A Horrid Year Went by and Worse Followed
Mohan Rao
INDIA AND THE PANDEMIC: THE FIRST YEAR—ESSAYS FROM THE INDIA FORUM by Faizi Ahmad, C.J. Kuncheria and C. Rammanohar Reddy Orient BlackSwan, 2021, 363 pp., price not stated.
June 2021, volume 45, No 6

As we live through an unprecedented number of new infections of Covid-19, and deaths, we can take pride in that in this one indicator  we have even overtaken the USA. We are reporting close to 400,000 new cases every day and close to 4000 deaths every day. We are haunted by the fact that there are not enough hospital beds, not enough oxygen, not enough ventilators. Images of funeral pyres, very stark, suffuse the media, here and abroad. Indeed, there are reports that there is a shortage of wood for funeral pyres, now being lit in parking lots in Delhi.
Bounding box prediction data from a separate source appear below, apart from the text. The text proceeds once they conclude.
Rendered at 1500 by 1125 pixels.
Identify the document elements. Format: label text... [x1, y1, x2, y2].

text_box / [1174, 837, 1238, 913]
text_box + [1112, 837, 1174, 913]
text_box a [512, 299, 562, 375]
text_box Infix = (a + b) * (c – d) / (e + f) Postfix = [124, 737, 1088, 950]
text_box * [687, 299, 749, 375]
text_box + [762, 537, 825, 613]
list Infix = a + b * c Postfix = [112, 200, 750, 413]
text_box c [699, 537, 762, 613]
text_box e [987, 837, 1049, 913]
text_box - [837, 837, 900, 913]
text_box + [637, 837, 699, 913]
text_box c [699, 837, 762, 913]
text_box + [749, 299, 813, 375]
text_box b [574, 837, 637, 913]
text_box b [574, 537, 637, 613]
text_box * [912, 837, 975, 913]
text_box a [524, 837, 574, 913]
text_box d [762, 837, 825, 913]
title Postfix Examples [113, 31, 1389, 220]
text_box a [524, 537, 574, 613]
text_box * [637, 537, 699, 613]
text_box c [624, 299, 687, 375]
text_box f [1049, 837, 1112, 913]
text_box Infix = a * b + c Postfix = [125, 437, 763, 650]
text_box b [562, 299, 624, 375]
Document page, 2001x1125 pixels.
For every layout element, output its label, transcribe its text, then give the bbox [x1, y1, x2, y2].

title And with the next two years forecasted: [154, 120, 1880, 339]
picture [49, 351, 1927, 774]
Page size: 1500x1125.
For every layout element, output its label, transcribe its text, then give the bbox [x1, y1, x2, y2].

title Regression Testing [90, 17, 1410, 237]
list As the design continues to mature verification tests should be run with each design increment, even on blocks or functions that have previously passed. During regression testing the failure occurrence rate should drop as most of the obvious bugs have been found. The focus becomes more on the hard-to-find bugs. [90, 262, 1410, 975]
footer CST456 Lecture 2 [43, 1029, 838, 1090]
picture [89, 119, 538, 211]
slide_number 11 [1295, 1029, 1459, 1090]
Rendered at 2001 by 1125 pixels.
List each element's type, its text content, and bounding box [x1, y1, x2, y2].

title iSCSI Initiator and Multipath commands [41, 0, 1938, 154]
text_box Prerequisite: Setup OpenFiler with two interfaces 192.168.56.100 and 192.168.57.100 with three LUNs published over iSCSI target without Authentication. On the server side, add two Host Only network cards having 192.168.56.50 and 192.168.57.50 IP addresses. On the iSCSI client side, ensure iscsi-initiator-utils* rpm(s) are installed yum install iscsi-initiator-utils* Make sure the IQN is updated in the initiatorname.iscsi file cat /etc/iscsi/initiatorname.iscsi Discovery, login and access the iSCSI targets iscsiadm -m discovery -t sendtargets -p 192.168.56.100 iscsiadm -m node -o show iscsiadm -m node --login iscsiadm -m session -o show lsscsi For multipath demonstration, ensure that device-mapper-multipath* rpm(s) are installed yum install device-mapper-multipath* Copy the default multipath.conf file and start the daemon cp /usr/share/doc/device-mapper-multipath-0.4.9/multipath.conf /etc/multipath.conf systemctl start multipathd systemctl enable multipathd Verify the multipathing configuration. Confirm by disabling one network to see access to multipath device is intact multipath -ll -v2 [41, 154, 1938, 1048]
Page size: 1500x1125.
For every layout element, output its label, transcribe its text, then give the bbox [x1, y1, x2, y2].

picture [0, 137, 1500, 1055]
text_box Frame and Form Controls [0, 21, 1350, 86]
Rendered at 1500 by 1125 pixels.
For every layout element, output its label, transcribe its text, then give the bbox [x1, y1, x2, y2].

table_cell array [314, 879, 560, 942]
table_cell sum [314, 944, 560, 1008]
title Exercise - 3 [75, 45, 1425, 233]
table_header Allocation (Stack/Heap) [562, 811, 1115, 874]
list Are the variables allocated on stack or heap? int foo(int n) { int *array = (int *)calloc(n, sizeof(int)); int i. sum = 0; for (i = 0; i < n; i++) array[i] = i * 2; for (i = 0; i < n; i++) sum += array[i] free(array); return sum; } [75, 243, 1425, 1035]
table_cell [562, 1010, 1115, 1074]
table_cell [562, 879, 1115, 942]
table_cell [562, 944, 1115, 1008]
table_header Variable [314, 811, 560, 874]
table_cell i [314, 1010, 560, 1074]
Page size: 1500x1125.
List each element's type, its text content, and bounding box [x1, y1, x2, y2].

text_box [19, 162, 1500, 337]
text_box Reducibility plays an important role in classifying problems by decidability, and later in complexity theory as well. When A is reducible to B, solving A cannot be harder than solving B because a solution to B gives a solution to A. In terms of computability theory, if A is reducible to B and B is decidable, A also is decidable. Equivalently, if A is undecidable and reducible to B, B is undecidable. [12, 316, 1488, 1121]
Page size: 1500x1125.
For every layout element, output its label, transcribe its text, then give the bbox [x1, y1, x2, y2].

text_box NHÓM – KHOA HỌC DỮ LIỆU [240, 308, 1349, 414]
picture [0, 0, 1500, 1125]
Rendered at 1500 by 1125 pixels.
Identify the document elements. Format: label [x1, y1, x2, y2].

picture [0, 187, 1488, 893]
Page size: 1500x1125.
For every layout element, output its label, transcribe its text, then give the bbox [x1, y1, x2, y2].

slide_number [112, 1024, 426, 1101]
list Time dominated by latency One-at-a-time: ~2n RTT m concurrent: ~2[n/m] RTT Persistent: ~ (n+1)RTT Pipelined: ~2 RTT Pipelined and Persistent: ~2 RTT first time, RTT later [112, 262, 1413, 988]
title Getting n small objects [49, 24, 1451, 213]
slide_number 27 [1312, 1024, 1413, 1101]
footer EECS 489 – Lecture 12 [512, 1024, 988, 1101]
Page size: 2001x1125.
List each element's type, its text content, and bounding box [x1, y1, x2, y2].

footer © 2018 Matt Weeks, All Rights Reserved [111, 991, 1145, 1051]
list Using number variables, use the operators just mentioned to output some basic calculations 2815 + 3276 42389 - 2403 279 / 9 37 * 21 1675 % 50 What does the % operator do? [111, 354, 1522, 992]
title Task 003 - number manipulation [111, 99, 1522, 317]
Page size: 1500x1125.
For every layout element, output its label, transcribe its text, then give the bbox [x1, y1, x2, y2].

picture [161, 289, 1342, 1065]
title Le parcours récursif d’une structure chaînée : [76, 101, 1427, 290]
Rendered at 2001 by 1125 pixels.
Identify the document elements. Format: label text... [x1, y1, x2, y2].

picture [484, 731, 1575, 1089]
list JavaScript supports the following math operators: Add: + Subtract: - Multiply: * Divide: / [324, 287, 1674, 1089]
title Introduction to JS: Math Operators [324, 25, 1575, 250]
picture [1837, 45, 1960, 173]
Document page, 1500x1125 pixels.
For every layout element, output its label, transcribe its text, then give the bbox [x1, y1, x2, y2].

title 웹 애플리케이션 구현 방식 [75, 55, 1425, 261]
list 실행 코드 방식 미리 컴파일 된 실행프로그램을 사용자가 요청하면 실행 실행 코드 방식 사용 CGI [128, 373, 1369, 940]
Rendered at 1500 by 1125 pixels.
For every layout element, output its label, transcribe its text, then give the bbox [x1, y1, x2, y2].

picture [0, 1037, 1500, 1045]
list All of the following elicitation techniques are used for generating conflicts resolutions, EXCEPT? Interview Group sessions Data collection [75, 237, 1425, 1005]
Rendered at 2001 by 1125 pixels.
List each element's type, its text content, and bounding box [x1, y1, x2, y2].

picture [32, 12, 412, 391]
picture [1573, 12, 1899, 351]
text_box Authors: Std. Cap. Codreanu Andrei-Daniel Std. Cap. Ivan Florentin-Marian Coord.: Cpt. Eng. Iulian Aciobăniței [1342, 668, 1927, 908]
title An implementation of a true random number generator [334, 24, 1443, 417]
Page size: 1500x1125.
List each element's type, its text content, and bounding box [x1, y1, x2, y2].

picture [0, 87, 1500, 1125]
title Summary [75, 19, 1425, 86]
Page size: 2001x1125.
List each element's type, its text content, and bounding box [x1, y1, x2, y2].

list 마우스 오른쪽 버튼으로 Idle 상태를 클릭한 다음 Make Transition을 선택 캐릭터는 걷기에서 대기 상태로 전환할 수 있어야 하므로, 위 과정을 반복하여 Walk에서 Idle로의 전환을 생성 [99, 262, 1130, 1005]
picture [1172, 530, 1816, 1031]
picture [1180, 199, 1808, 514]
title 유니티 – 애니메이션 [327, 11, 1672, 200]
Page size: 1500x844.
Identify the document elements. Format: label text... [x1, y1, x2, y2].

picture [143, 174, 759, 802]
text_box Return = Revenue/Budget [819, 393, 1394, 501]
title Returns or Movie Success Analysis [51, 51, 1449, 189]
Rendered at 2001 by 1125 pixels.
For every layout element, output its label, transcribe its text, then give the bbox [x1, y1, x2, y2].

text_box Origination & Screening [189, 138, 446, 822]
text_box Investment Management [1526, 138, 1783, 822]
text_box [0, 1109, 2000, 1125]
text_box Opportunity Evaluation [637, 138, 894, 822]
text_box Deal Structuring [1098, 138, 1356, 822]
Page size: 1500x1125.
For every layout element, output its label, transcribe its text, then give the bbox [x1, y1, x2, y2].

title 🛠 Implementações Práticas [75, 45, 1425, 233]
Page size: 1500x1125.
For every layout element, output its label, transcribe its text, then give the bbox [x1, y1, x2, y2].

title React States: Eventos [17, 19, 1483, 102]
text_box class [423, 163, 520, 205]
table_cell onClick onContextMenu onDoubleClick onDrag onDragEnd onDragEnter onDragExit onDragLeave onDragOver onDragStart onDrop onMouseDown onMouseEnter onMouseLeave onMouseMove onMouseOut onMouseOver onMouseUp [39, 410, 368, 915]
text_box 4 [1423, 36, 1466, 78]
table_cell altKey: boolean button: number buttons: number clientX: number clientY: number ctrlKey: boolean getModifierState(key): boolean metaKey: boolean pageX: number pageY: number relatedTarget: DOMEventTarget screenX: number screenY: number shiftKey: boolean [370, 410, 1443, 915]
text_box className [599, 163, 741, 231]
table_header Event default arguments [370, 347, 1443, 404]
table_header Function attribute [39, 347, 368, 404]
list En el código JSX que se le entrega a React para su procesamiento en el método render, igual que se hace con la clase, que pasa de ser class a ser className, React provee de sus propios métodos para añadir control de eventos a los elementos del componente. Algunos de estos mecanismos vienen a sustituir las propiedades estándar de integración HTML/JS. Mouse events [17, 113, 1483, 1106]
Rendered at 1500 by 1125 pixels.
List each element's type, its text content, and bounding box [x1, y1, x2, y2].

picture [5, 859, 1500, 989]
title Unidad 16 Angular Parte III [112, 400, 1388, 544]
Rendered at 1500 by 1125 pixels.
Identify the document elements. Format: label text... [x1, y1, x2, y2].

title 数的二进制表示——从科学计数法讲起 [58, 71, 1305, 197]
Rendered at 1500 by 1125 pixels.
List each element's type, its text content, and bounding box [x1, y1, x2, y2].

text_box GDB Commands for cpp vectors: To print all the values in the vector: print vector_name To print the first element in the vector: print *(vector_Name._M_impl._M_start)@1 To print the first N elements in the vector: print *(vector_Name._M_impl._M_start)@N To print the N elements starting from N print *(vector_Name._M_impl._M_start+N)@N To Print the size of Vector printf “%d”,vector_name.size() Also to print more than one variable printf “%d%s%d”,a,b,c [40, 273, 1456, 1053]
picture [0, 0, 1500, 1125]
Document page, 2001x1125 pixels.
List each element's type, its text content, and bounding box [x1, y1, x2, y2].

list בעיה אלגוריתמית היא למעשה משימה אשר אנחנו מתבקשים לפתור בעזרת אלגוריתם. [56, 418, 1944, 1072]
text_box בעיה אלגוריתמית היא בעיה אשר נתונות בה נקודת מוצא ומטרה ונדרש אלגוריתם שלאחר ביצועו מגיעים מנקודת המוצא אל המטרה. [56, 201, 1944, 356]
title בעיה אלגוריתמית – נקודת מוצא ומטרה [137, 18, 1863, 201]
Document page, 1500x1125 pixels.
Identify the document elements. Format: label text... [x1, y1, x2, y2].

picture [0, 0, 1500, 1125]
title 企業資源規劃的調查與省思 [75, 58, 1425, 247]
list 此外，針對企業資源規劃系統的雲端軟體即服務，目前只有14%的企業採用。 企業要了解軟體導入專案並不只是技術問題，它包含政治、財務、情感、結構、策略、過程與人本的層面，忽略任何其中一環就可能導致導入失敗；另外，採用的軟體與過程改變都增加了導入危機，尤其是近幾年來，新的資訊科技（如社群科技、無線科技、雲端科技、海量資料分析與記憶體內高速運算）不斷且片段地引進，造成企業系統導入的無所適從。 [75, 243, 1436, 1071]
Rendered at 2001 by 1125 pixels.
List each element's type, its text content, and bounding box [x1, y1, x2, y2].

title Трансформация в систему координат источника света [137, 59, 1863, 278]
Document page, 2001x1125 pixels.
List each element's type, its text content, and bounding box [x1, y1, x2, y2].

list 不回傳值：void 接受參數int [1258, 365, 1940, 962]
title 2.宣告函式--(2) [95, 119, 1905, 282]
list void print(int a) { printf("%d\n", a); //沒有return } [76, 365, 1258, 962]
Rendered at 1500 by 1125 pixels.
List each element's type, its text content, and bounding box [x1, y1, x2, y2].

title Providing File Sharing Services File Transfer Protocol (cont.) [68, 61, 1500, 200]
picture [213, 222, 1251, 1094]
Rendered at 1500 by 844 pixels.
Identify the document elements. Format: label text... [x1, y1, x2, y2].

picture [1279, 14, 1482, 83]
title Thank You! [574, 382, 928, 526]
My friends are struggling for hospital beds, medicines, oxygen, and a retired professor from Jawaharlal Nehru University died in a prominent private hospital for lack of oxygen. I know of a family that has paid Rs 50,000 in Delhi for a private cremation.  A good friend, whose mother had died of Covid, agreed to a group cremation, since there was nothing else available. Another friend, whose mother died peacefully at home of old age, could not get a doctor to certify death. I have lost count of friends, colleagues and students who have contracted Covid. I cannot bear it but keep track of deaths alone. We are all relatively privileged people with contacts.  This IS apocalypse.